Stopping the video at the start of the section I inserted a re-recordable DVD in the DVD bay and pressed the VCR->DVD button on the front of the machine. This brings up a window identifying the type of DVD to be used as the target and how much time is available on it. Clicking "OK" now on the remote, what should happen then is that you then press the VCR->DVD button a second time (thus giving the lie to the claims of "One Touch" copying) and the copy starts. What actually happens is that a new window now appears with the message "This media cannot be copied" and with a red arrow pointing to the video tape symbol!
Now, this was very strange. The video tape plays OK but for some unknown reason the very same tape cannot be played in order to copy it! Just to make sure it wasn't an isolated case I tried it again and then tried it with a different tape. I got the same result every time.
Now it was time to try out Daewoo's Customer Support. Daewoo can be contacted by phone or email; I tried the phone. The call was answered within less than two minutes and the person who answered was clear, polite but couldn't help with the problem; he promised to get a technician to call me to try to resolve the problem.

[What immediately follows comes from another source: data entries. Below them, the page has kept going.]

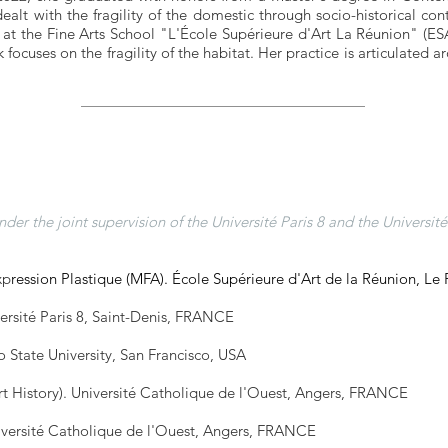
 dealt with the fragility of the domestic through socio-historical con
t the Fine Arts School "L'École Supérieure d'Art La Réunion" (ES
 focuses on the fragility of the habitat. Her practice is articulated a
nder the joint supervision of the Université Paris 8 and the Universit
xp
ression Plastique (MFA).
École Supérieure d'Art de la Réunion, 
rsité Paris 8, Saint-Denis, FRANCE
 State University, San Francisco, USA
t History).
Université Catholique de l'Ouest, Angers, FRANCE
iversité Catholique de l'Ouest, Angers, FRANCE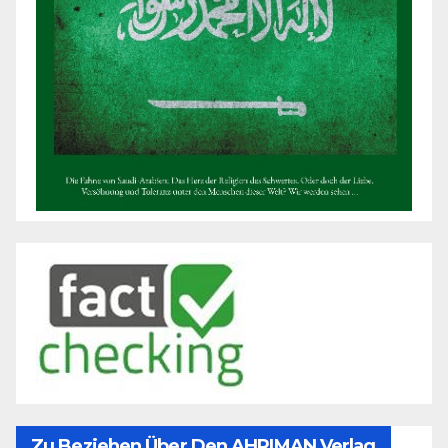
Zu Beziehen Über Den AHRIMAN Verlag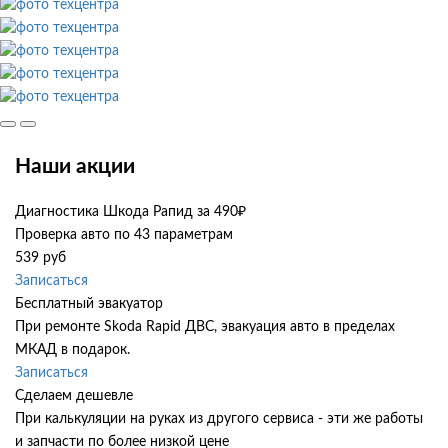
Наши акции
Диагностика Шкода Рапид за 490₽
Проверка авто по 43 параметрам
539 руб
Записаться
Бесплатный эвакуатор
При ремонте Skoda Rapid ДВС, эвакуация авто в пределах
МКАД в подарок.
Записаться
Сделаем дешевле
При калькуляции на руках из другого сервиса - эти же работы
и запчасти по более низкой цене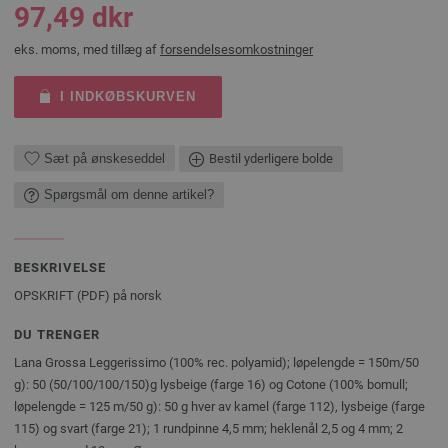
97,49 dkr
eks. moms, med tillæg af
forsendelsesomkostninger
I INDKØBSKURVEN
Sæt på ønskeseddel
Bestil yderligere bolde
Spørgsmål om denne artikel?
BESKRIVELSE
OPSKRIFT (PDF) på norsk
DU TRENGER
Lana Grossa Leggerissimo (100% rec. polyamid); løpelengde = 150m/50
g): 50 (50/100/100/150)g lysbeige (farge 16) og Cotone (100% bomull;
løpelengde = 125 m/50 g): 50 g hver av kamel (farge 112), lysbeige (farge
115) og svart (farge 21); 1 rundpinne 4,5 mm; heklenål 2,5 og 4 mm; 2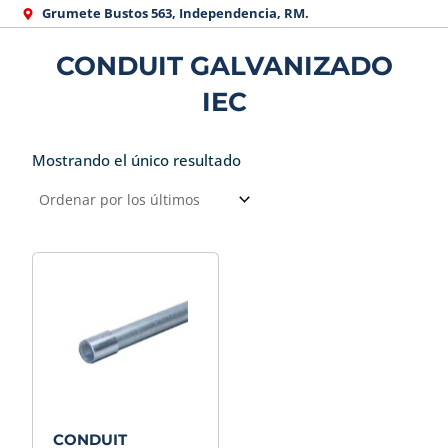
Ir
Grumete Bustos 563, Independencia, RM.
al
CONDUIT GALVANIZADO
contenido
IEC
Mostrando el único resultado
CONDUIT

Later on the same day I got the call from the technician and explained the problem again. He was baffled. He could see no reason why the function wouldn't work other than that the machine was defective. He recommended I take it back to the retailer and get it replaced, which is exactly what I did. The replacement demonstrated exactly the same defect.
A return call to Daewoo support defeated them. Their suggestion of taking yet another replacement didn't fill me with confidence. Their reply to a question about a new level of firmware produced a very odd comment that seemed to suggest that they didn't even realise it was possible and yet the Setup menu contains a System Info sub-menu that gives Firmware Info and an Update / Restore sub-menu that gives you the opportunity to "Check for Software Update"!
After more discussions they suggested I take the machine back and get a refund. I asked, "So, you're suggesting I buy a product from another manufacturer because yours doesn't work?" Rather sheepishly the response was in the affirmative!
So, there you have it. In the Daewoo DRVT-40 we have a product which only partially works and which the manufacturer has no idea how to fix. I even suggested that I could bring the machine to them with the media I was using so as to try to diagnose the problem, as they are based only about 10 miles away. However, they would have wanted to keep it for days so I withdrew the offer.
I will now be following their recommendation and drawing a line under this machine. Under the circumstances you will appreciate that I wasn't inclined to test out any more of the features nor am I able to recommend the purchase of this device, which is a pity because it has bags of potential. At just under £200, the Daewoo, with all the features advertised is a good buy. As it is I shall just say, "Goodbye". Sorry Daewoo but you really should be able to do better than this!